Second, as shown in the diagram above, we made a range of observations about how app developers perceive new releases. Developers believe that apps with frequent updates do not necessarily require more development effort, or introduce substantial changes to an app. Indeed, the majority (61.1%) of developers believe that apps with frequent updates (more than once per 3 weeks) deliver less functionality and changes in each version. However, there was no consensus if frequent releases affect customer feedback, i.e., whether they increase or decrease an app’s rating or download volume.

Third, our study on 674 users showed that mobile app users are not only aware of app updates but they also observed the presence of regularity in the release cycle of their apps. Users stated mixed feelings toward frequent app releases. They like apps with frequent updates but at the same time, frequent updates may be discouraging and could provoke them to uninstall apps. This might be why only half of the users turn on automatic updates. The summary of our findings from studying app users is presented in the diagram below.

Also, as part of the study, we identified a range of problems that users faced after updating their apps, as shown in the following picture. Finding solutions for these real problems is definitely of value.

The findings of this study pose several challenges that could be addressed by the research community:
Challenge 1. The impact of release frequency on mobile app users’ needs further study and analysis.
Challenge 2. The relation between release frequency and app quality is unclear.
Challenge 3. While the developers believe that release strategy and frequency do not affect development practices and total effort, empirical analysis needs to go beyond app stores to compare with traditional apps (desktop, server, web, etc.).

To sum up, app release practices are different from non-app software that researchers used to study. App developers have different strategies and considerations compared to non-app software and in some cases those strategies were not known before (such as size-based strategies). Moreover, only half of the users allow automatic updates of apps, hence each app release needs to earn people’s attention.

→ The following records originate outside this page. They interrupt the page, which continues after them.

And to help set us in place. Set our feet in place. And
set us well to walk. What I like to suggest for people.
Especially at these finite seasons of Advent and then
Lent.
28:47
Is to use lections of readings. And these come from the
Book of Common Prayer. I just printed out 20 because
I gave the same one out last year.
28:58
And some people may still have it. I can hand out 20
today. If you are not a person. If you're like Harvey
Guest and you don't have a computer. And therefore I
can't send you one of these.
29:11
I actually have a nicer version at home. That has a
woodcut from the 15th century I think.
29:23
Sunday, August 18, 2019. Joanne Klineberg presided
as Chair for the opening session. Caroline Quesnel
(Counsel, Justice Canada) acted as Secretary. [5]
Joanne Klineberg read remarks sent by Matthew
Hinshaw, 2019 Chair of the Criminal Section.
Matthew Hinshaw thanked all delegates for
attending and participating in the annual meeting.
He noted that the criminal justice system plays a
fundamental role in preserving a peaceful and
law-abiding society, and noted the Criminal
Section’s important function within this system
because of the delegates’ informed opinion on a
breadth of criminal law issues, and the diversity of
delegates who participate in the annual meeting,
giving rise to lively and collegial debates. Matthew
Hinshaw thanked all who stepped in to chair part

Given that the release strategy is a success factor for mobile apps, the effect of release practices such as frequency of releases needs further elaboration.

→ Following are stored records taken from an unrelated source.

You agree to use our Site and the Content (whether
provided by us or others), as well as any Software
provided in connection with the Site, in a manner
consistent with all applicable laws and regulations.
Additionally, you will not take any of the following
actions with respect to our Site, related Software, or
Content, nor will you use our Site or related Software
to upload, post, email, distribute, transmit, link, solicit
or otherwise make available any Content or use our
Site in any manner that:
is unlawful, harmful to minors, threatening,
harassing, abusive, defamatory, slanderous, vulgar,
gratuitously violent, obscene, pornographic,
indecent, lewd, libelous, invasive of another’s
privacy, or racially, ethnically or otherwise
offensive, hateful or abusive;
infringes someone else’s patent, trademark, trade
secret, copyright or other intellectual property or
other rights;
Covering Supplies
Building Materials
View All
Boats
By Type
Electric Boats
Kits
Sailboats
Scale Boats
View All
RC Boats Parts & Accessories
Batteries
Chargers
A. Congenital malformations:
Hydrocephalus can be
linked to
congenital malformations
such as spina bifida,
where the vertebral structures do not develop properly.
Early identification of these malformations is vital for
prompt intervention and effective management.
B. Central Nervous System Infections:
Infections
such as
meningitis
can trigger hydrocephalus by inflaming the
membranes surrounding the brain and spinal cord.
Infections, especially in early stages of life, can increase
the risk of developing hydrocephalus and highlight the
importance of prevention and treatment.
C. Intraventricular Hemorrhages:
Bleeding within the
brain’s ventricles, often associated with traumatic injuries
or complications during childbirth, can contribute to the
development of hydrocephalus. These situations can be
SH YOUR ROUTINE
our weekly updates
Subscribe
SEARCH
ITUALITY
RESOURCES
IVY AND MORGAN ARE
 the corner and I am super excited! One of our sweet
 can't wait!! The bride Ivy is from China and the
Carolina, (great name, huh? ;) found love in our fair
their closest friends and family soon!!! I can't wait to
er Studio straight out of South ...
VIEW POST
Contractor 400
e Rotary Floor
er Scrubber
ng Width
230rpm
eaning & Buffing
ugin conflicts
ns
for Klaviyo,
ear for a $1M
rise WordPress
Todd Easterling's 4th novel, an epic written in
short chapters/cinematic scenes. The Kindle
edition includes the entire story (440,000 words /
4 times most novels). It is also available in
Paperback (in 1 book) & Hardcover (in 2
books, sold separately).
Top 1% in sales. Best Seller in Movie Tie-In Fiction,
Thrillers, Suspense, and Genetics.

You can find more details of this study in our paper [3]. You may also consider attending the paper presentation at the SANER 2016 conference.

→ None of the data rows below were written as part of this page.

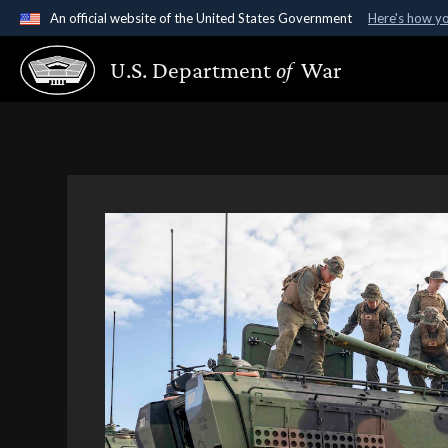
An official website of the United States Government
Here's how y
Official websites use .gov
U.S. Department
of
War
A
.gov
website belongs to an official government organ
States.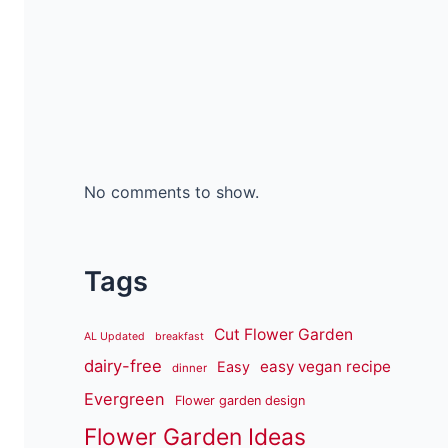
No comments to show.
Tags
Cut Flower Garden
AL Updated
breakfast
dairy-free
easy vegan recipe
Easy
dinner
Evergreen
Flower garden design
Flower Garden Ideas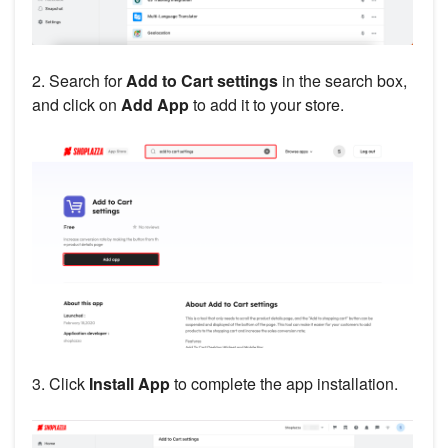
2. Search for
Add to Cart settings
in the search box,
and click on
Add App
to add it to your store.
3. Click
Install App
to complete the app installation.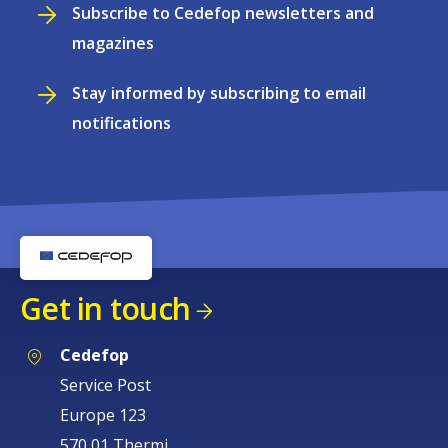
Subscribe to Cedefop newsletters and
magazines
Stay informed by subscribing to email
notifications
Get in touch
Cedefop
Service Post
Europe 123
570 01 Thermi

[1] M. Nayebi, B. Adams, and G. Ruhe. “Release Practices for Mobile Apps – What do Users and Developers Think?”, Proceedings of the 23rd IEEE International Conference on Software Analysis, Evolution, and Re-engineering, SANER 2016.

[2] WhatsApp offers lifeline for Syrian refugees on journey across Europe,, last access February 2016.

[3] W. Maalej, M. Nayebi, T. Johann, and G. Ruhe. "Towards Data-Driven Requirements Engineering", IEEE Software, Jan 2016.

[4] S. McIlroy, N. Ali, and A. E. Hassan. "Fresh apps: An empirical study of frequently-updated mobile apps in the Google play store", Empirical Software Engineering, pp. 1-25, 2015.

[5] M. William, G. Sarro, and M. Harman. "Causal Impact Analysis Applied to App M. in Google Play and Windows Phone Store", RN 15/07, (2015).

[6] B. Adams, and S. McIntosh. "Modern Release Engineering in a Nutshell - Why Researchers Should Care" in Leaders of Tomorrow: Future of Software Engineering, Proceedings of the 23rd IEEE International Conference on Software Analysis, Evolution, and Re-engineering, SANER 2016.